• Instruction A: Using the pull request discussion, decide whether each statement agrees with it, answering yes or no and quoting the deciding words. (i) Combining the pandas data frames at the end of the simulation takes about an hour per metallicity. (ii) The merging step of a population run is already optimised. (iii) The data_columns=True option is implemented in the development branch.
• Instruction B: Extend the pull request discussion on merging pandas data frames, picking up right after its final line of code.

• Excerpt provided:
··········

I think we simply missed to define the dtype of the m_disk_accreted columns and we get different automatic inferred ones. There might be more columns, which have no well defined dtypes.

astroJeff commented 5 months ago

Update (Apr 25): We discussed this PR. @mpgalleg to look through this PR. @dimsour94 and @ZepeiX to continue looking through PR.

One point brought up by @ZepeiX - it takes a long time to combine the pandas data frames at the end of the simulation (~1 hr per metallicity, but run in parallel). @ZepeiX and @mpgalleg to benchmark a population run of 10^6.

maxbriel commented 4 months ago

One point brought up by @ZepeiX - it takes a long time to combine the pandas data frames at the end of the simulation (~1 hr per metallicity, but run in parallel). @ZepeiX and @mpgalleg to benchmark a population run of 10^6.

This is something I mentioned before. The running of the population is optimised, but the merging is not. Essentially the more files you split your run into the longer the merging takes. However, the increase is disproportional to the change in parallel jobs. It should be fixed but is not something essential for this PR.

The main issue arises from pandas' implementation of appending to a DataFrame in an hdf5 file with format='table' and data_columns=True. This format is required to enable querying and to append dataframes to the file. However, appending drastically increases the duration, especially for wide dataframes, like POSYDON's. The data_columns=True is not implemented in the development branch but was intended, since discussions were had about selecting only specific binaries from file.

A baseline example:

import pandas as pd
import numpy as np
df = pd.DataFrame(data=np.random.randint(0,100,size=(10000, 80)), columns=[f'col_{i}' for i in range(80)])

··········

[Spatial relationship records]
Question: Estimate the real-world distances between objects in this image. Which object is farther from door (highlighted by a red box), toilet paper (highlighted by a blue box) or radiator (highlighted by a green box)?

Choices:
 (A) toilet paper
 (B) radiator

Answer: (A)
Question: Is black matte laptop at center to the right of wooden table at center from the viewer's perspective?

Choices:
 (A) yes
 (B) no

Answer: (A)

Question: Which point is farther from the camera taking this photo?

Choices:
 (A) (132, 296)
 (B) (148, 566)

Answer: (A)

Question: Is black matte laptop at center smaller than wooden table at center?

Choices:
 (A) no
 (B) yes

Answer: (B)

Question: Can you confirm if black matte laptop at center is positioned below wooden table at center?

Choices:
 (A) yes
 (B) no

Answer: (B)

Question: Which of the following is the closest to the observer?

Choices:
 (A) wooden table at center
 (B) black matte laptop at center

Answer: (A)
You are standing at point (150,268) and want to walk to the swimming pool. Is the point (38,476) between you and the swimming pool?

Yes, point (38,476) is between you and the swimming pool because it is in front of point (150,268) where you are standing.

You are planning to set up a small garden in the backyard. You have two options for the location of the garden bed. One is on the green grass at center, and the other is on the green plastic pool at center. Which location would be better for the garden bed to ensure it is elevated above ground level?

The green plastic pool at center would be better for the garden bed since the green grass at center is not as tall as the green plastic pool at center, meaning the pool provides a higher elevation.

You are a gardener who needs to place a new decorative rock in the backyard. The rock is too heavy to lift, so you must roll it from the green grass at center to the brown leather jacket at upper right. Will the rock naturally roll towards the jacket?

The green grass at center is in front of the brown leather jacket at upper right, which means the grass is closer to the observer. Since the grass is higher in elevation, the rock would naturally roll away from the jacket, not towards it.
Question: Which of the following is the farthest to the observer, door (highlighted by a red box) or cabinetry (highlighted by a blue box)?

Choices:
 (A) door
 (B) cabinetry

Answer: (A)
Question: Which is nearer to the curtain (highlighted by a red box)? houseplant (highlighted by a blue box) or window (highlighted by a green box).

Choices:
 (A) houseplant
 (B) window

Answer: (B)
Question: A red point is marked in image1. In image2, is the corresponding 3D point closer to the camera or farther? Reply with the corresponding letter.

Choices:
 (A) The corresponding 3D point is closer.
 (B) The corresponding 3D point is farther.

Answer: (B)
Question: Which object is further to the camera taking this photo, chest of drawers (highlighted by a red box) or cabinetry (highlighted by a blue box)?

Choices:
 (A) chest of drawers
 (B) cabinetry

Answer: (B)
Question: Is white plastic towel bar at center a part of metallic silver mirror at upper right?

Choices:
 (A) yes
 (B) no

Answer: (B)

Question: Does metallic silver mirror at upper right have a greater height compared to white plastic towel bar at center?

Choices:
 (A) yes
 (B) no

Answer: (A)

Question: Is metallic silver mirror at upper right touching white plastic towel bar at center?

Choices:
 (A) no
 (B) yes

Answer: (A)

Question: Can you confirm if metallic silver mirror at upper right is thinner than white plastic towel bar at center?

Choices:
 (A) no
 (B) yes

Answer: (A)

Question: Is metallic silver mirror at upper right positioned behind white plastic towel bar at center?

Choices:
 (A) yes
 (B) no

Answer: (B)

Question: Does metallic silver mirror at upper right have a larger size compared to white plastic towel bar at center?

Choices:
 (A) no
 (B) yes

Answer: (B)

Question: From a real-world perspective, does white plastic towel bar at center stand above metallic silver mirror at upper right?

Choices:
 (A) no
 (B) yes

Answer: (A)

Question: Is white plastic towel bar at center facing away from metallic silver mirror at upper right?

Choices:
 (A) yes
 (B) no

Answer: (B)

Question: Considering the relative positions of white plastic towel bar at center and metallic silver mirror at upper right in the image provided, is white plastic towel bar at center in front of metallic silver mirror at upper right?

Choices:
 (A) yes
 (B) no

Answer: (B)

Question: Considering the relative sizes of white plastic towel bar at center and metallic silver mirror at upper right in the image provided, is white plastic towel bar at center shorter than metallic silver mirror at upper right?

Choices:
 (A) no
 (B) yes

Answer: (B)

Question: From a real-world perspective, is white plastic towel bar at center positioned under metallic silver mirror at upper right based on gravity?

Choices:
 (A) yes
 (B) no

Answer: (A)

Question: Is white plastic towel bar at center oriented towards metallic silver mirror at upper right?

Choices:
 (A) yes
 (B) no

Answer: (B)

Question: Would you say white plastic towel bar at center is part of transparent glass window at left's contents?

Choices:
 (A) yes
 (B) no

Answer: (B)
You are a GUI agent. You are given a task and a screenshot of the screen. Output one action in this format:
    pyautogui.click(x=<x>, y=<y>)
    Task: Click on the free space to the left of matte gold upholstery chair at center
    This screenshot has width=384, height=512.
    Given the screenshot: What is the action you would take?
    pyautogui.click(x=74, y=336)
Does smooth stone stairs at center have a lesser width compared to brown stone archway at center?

··········

• Exercise answer A:
(i) Yes: "it takes a long time to combine the pandas data frames at the end of the simulation (~1 hr per metallicity, but run in parallel)."
(ii) No: "The running of the population is optimised, but the merging is not."
(iii) No: "The data_columns=True is not implemented in the development branch but was intended"

• Exercise answer B:
mode='a'

Single write

df.to_hdf('data.h5', key='df', mode=mode, format='table', data_columns=True)

Duration: 685 ms

Append write

df.to_hdf('data_append.h5', key='df', format='table', data_columns=True)
df.to_hdf('data_append.h5', append=True, key='df', format='table', data_columns=True)

Duration: 5.49 s

This is a 10x increase with just a single append. This becomes worse with every append. 2 appends takes ~19s, although not a 10x increase, it keep growing stronger than non-linearly (3 appends takes ~29s)

There are two directions to consider:

  1. To rework how we store these dataframes. This is quite a large time commitment and might not be worth it at this time. This is well outside the scope of this PR.
  2. Give the merge process a larger memory allowance and concat all dataframes in memory and perform a single write.

Here's an example for the concat + write:

Concat + write

df_out = pd.concat([df,df], axis=0, ignore_index=True, sort=False)
df_out.to_hdf('data_append.h5', key='df', format='table', data_columns=True)

Duration: 882 ms

This increase is less than with pandas' hdf append, but requires a larger memory footprint.

number of dfs time concat time to_hdf()
1 0.7s 0.7 s
2 0.8s 5s
3 1.4s 19s
4 1.7s 29s

memory usage

writing 3 dataframes to file of different sizes. The duration remains

df size mem concat peak mem to_hdf() peak time concat time to_hdf()
(100x80) 149.11 MiB 151 MiB 0.6s 17.5 s
(1000x80) 158.81 MiB 160.62 MiB MiB 0.6s 17.5 s
(10000x80) 309.72 MiB 339.59 MiB 1.37s 18.9 s
(100000x80) 901.38 MiB 605.34 MiB 19s 32.5
celiotine commented 4 months ago

Maybe I am missing something, but what exactly about the merging is different in this PR compared to the current development branch? I am finding that the merging completes in a reasonable time using the current development branch.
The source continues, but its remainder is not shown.